(Task to complete): In the material, starting with the line that contains "scientific name: Kretzschmaria deusta" and going on through the end, switch every "family" to "familia" and keep everything else unchanged. Give back only those lines.

[Collection entries]
◇ ◇ ◇ ◇ ◇ ◇ ◇

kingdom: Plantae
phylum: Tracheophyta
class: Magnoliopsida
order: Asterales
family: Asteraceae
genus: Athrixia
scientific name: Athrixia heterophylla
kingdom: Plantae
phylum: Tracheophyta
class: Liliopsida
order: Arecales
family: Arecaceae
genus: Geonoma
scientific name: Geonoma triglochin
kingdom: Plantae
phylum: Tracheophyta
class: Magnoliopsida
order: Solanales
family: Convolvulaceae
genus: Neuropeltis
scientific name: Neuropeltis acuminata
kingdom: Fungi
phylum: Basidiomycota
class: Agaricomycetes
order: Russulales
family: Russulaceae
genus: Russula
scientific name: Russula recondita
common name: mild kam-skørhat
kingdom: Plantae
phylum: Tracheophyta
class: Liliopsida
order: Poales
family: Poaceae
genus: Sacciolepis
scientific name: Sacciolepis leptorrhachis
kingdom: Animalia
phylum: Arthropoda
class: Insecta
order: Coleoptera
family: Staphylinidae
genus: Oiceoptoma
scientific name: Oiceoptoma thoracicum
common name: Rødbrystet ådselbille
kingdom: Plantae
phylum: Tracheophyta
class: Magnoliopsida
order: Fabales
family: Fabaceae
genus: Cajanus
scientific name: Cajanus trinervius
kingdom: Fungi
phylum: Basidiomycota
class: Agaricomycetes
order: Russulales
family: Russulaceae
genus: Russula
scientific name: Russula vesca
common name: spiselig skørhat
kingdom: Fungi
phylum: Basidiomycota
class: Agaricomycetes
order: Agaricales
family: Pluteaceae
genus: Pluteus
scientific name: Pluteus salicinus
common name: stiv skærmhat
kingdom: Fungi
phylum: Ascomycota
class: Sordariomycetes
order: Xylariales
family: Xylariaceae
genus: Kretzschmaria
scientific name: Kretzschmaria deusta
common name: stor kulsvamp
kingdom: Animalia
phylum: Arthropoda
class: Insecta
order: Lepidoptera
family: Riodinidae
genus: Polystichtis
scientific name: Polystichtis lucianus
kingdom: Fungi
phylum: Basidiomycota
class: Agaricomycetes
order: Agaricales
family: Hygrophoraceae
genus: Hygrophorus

◇ ◇ ◇ ◇ ◇ ◇ ◇

(Final result):
scientific name: Kretzschmaria deusta
common name: stor kulsvamp
kingdom: Animalia
phylum: Arthropoda
class: Insecta
order: Lepidoptera
familia: Riodinidae
genus: Polystichtis
scientific name: Polystichtis lucianus
kingdom: Fungi
phylum: Basidiomycota
class: Agaricomycetes
order: Agaricales
familia: Hygrophoraceae
genus: Hygrophorus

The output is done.